Mengutip situs Royal College of Obstetricians & Gynaecologists (RCOG), ibu hamil biasanya hanya menerima transfusi hemoglobin, tidak termasuk trombosit dan plasma.
Proses transfusi biasanya memakan waktu hingga tiga jam untuk satu kantong darah yang berisi sekitar 300 cc darah.
Pada kondisi tertentu, laju transfusi darah bisa ditingkatkan sehingga durasinya menjadi lebih singkat.
Risiko dan efek samping transfusi darah saat hamil
Setelah bumil menerima transfusi darah, biasanya dokter akan memintanya untuk tetap berada di rumah sakit.
Dokter juga akan memantau kadar hemoglobin secara berkala dan efek samping yang mungkin muncul dari prosedur transfusi darah.
Sakit kepala, demam, dan gatal pada area pembuluh darah bekas transfusi merupakan efek samping yang paling sering terjadi setelah transfusi.
Kondisi tersebut biasanya membaik dengan sendirinya tanpa pengobatan. Namun, jika dibutuhkan, dokter bisa memberikan paracetamol untuk ibu hamil.
Sementara itu, proses transfusi darah perlu segera dihentikan jika Anda mengeluhkan sesak napas, sakit kepala parah, hingga penurunan tekanan darah secara tiba-tiba.
Pada kondisi tertentu, transfusi darah saat hamil juga bisa menimbulkan beberapa komplikasi seperti berikut.
- Hipotermia atau penurunan suhu tubuh secara tiba-tiba.

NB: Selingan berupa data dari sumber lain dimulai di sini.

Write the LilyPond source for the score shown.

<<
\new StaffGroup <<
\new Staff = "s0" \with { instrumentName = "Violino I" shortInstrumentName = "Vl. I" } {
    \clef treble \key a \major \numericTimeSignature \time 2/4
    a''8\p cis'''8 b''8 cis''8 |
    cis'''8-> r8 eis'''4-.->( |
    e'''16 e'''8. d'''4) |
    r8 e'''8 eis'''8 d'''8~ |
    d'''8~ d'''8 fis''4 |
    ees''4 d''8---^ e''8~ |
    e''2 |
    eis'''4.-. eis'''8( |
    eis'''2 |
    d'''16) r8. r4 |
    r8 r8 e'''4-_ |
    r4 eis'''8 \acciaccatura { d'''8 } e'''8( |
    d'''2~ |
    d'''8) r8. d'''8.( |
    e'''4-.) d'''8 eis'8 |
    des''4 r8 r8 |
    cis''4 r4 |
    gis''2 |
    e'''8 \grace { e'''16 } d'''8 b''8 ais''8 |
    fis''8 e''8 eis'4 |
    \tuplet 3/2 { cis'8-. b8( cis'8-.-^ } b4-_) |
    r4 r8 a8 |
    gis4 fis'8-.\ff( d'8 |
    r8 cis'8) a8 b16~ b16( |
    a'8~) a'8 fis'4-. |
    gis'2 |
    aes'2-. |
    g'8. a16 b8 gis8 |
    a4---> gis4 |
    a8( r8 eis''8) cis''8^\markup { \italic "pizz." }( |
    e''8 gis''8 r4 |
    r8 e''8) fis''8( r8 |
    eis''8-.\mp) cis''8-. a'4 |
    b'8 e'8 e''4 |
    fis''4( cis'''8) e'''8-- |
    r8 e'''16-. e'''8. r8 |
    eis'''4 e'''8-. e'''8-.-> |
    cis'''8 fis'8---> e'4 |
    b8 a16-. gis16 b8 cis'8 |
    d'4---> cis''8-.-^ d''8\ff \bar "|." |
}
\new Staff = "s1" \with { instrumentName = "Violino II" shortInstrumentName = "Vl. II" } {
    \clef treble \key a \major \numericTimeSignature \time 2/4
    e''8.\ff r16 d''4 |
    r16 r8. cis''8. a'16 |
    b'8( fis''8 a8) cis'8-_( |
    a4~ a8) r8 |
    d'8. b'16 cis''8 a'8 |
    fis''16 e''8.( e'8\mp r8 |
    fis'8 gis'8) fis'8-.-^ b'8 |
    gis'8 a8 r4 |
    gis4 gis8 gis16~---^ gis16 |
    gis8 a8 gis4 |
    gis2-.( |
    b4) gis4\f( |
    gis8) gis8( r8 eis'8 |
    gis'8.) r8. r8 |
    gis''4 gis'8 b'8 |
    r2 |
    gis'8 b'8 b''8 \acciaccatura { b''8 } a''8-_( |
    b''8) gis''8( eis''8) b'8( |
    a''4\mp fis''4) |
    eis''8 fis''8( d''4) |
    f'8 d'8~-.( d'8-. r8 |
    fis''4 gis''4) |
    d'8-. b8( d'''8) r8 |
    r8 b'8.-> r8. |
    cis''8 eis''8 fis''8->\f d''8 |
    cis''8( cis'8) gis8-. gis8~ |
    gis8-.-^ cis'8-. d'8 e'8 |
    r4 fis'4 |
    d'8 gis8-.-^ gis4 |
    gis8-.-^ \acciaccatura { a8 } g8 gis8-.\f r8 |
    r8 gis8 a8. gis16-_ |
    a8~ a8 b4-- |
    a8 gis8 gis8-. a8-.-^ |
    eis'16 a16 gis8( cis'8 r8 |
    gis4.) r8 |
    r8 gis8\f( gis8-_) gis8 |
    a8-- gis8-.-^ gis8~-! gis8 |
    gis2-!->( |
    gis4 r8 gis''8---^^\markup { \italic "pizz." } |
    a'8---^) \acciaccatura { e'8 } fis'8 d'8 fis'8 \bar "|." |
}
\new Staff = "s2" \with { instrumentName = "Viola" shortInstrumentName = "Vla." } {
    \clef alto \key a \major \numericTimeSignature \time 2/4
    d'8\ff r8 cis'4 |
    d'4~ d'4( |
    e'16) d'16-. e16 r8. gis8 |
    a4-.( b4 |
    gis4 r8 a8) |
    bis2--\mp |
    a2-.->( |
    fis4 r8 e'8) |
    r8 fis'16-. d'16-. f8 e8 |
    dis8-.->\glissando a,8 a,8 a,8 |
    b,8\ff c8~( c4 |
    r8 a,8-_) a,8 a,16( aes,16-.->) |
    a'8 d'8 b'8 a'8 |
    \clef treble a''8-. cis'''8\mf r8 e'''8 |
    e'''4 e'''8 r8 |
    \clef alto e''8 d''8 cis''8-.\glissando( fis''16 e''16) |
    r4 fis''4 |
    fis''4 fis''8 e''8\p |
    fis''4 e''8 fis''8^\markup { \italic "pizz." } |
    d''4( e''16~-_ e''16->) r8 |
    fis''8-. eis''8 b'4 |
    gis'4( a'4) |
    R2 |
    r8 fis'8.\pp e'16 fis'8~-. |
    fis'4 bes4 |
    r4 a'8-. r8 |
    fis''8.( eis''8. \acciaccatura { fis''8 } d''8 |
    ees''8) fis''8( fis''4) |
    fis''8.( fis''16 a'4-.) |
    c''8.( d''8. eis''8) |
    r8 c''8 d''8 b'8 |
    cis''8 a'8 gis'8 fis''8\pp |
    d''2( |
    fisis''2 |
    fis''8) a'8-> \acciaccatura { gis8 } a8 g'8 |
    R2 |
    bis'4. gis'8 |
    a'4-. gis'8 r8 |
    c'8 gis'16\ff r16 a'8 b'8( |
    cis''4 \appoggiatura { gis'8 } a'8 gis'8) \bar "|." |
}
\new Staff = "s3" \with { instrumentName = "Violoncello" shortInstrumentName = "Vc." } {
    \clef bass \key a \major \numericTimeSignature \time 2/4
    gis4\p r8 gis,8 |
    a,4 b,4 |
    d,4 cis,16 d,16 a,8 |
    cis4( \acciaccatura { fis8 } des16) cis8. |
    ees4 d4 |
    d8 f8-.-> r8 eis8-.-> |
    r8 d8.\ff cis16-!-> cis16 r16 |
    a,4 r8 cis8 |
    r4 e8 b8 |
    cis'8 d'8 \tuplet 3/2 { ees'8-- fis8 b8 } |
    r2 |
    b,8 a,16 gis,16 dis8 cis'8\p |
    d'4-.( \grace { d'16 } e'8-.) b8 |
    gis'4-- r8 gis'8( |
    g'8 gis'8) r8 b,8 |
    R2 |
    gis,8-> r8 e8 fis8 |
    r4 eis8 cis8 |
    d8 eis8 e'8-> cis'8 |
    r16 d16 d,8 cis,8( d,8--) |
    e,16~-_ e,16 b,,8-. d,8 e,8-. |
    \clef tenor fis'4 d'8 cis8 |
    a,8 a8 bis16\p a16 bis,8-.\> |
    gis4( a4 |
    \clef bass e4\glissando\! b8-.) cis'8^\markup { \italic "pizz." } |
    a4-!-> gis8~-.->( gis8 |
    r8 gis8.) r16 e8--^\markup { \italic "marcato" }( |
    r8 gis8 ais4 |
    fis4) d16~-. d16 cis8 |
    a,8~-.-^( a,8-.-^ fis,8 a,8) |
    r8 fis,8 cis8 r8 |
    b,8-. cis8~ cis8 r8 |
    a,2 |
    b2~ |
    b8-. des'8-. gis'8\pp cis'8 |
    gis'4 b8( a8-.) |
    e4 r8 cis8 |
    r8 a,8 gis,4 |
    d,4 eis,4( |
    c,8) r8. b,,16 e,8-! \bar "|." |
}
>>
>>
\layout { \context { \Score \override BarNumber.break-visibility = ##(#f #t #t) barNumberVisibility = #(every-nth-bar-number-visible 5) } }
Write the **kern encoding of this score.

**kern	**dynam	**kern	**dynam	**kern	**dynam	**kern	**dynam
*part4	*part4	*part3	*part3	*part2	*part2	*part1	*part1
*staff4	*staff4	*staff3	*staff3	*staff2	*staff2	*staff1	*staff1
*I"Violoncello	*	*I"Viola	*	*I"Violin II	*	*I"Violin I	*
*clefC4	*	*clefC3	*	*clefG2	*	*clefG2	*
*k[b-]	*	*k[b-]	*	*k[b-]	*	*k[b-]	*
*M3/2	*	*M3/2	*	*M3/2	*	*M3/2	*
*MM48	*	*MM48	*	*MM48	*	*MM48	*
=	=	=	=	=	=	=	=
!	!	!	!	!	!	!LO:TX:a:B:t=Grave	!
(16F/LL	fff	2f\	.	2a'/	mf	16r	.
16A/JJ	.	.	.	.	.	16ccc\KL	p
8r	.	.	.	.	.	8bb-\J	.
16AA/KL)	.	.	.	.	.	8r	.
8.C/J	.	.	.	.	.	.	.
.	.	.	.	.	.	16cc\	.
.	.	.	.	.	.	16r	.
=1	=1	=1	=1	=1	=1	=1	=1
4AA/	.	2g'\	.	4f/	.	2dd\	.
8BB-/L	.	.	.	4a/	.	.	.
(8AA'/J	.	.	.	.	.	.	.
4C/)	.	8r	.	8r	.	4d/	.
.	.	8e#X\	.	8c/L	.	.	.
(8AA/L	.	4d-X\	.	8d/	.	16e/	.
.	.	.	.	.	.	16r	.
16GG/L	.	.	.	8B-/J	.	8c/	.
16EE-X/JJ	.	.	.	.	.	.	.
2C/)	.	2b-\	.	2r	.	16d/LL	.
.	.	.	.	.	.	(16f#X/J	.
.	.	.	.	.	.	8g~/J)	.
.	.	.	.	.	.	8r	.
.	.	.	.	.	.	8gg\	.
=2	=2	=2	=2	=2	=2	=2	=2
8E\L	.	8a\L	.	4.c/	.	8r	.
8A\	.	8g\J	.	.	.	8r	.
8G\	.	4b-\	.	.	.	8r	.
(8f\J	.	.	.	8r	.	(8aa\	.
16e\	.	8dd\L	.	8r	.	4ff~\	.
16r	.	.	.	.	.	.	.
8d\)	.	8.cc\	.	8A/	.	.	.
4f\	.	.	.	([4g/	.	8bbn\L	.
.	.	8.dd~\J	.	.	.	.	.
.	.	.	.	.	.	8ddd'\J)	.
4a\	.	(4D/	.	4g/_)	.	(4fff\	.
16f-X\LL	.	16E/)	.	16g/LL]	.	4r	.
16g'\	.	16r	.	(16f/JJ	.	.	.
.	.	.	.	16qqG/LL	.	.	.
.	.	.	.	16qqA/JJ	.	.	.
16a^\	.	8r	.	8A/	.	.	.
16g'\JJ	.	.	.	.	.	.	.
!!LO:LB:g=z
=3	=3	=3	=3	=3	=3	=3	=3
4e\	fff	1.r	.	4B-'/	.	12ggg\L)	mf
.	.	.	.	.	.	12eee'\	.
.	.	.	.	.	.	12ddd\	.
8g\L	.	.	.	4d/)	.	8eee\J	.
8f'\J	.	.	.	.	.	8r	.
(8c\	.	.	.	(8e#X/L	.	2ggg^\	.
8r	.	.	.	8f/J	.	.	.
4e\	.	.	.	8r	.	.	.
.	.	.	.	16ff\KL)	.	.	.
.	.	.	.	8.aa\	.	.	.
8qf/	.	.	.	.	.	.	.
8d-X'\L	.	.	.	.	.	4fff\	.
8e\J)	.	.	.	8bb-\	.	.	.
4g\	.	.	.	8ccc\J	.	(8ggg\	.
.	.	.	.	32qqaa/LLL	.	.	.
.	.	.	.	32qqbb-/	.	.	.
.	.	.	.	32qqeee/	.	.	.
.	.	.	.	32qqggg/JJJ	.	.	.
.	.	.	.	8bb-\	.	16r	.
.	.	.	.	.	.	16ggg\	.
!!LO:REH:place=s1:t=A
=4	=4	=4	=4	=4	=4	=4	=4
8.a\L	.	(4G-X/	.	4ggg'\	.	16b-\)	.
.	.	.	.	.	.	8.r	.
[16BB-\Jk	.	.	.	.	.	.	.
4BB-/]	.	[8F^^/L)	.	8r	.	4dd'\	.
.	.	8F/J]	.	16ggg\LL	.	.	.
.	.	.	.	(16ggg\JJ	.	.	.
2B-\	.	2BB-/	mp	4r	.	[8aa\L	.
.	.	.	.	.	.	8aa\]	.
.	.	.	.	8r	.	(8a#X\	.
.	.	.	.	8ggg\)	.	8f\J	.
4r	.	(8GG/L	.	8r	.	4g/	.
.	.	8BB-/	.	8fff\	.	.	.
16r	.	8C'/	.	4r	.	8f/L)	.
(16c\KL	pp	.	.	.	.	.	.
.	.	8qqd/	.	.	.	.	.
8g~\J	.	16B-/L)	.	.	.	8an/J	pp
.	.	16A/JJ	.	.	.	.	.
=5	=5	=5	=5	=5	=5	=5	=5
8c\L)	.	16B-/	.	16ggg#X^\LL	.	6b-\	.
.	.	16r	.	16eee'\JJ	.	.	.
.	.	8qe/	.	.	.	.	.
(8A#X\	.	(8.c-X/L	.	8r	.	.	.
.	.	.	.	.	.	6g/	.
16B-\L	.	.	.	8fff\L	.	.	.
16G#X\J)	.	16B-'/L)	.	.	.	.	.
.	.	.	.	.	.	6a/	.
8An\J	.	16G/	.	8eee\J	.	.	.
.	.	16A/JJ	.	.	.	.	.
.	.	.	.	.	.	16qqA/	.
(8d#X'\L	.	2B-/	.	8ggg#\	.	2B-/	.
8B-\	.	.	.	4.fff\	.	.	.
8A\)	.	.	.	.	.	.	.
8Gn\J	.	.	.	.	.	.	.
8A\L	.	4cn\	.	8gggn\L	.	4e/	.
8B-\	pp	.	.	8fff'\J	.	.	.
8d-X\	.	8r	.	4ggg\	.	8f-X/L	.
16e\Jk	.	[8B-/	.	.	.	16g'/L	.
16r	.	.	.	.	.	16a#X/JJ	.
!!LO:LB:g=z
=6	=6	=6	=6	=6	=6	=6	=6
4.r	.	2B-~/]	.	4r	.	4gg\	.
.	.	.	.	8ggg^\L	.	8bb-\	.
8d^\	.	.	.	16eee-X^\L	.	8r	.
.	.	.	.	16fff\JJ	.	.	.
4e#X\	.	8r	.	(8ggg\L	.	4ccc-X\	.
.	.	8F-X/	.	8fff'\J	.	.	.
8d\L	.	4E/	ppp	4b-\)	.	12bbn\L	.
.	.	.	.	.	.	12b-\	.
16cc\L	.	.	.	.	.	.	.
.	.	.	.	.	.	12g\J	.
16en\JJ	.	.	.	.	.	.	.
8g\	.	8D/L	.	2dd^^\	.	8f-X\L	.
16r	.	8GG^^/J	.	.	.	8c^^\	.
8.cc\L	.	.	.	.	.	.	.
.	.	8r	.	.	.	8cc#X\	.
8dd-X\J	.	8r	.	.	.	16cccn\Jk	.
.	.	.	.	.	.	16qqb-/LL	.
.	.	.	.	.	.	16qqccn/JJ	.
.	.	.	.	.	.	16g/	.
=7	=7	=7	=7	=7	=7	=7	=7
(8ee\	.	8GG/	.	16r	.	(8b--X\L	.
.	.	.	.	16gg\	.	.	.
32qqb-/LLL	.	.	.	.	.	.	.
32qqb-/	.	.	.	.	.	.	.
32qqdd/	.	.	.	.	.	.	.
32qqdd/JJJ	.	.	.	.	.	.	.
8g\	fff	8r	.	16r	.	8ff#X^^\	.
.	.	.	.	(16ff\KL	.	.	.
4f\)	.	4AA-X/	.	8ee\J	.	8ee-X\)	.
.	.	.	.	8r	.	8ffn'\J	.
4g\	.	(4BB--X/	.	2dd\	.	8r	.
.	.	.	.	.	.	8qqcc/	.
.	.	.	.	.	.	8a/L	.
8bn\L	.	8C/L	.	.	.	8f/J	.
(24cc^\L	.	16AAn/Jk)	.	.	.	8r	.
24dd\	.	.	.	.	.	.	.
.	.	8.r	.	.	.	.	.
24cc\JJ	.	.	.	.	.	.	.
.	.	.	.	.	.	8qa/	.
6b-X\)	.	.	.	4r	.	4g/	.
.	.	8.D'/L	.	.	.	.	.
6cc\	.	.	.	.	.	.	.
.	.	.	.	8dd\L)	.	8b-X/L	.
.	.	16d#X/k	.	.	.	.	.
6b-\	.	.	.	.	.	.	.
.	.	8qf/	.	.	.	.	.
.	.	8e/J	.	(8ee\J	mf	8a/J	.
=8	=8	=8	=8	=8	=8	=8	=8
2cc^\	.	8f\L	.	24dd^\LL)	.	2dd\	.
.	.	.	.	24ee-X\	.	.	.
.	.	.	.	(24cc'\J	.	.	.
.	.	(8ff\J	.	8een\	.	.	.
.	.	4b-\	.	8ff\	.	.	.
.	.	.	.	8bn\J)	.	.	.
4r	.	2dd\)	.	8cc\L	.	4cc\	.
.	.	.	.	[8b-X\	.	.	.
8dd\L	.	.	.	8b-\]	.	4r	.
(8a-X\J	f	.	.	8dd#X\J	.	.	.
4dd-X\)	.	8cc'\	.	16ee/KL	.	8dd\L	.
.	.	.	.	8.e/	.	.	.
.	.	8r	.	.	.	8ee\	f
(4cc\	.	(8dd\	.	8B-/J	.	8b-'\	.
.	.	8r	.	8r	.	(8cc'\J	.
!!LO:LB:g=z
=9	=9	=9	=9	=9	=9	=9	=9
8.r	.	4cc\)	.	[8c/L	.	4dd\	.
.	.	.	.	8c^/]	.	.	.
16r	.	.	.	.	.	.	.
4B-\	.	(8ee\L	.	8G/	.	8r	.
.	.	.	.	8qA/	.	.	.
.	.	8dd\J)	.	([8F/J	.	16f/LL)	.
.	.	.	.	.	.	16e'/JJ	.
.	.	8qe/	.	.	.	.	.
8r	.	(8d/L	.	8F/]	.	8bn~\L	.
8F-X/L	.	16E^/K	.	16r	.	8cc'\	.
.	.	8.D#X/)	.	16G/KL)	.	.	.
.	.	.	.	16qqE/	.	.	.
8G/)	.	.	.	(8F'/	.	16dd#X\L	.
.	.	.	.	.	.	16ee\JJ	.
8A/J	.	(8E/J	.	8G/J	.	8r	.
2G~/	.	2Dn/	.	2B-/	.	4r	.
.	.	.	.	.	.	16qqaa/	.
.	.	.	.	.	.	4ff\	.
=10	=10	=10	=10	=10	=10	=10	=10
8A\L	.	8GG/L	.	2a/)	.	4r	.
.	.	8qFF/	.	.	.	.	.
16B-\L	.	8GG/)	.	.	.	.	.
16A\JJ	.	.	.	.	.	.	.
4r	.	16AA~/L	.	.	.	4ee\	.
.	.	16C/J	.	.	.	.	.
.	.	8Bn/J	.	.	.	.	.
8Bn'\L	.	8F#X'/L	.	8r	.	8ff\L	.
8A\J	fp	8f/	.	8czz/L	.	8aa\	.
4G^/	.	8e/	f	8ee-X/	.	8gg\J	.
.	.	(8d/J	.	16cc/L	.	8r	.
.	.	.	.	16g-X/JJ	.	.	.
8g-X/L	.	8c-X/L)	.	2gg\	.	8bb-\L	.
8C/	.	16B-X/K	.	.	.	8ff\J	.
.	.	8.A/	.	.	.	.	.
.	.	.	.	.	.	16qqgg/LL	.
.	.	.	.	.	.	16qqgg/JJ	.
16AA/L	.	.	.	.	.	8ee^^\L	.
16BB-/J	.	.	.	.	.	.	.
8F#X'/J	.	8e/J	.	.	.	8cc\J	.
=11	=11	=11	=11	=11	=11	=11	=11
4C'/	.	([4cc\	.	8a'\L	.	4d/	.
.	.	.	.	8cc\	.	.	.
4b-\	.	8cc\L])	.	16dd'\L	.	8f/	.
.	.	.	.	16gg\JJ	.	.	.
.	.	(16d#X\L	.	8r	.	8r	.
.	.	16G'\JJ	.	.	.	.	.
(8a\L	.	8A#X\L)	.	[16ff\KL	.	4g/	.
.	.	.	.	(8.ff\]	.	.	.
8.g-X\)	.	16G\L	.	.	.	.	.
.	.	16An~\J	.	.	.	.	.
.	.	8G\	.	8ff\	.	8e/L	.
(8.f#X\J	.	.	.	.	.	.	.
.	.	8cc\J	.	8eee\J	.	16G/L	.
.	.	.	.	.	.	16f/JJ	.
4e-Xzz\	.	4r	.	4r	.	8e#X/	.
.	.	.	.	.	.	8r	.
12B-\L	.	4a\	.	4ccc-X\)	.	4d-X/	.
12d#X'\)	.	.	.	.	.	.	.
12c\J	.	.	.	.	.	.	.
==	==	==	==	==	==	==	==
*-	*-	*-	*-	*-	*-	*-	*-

- Hiperkalemia atau kadar kalium darah terlalu tinggi.
- Hipokalsemia atau kadar kalsium darah terlalu rendah.
- Koagulopati atau gangguan proses penggumpalan darah.
- 2, 3 DPG depletion atau gangguan proses transfer oksigen dari hemoglobin ke jaringan tubuh.
- Penyakit kuning.
- Infeksi.
- Reaksi transfusi.
Selama dilakukan atas rekomendasi dokter, transfusi darah adalah prosedur yang aman bagi bumil. Namun, tidak salah jika Anda mengkhawatirkan kondisi janin selama menjalani transfusi.
Oleh karena itu, jangan ragu untuk mengajukan berbagai pertanyaan pada dokter terkait kekhawatiran Anda terhadap transfusi darah.
Kesimpulan
- Transfusi darah saat hamil bisa diberikan pada ibu hamil dengan anemia defisiensi zat besi, talasemia, hingga perdarahan.
- Transfusi darah selama kehamilan biasanya hanya meliputi hemoglobin, tidak dengan trombosit dan plasma.
- Efek samping yang paling sering muncul saat transfusi darah adalah sakit kepala, demam, dan gatal pada area pembuluh darah bekas transfusi.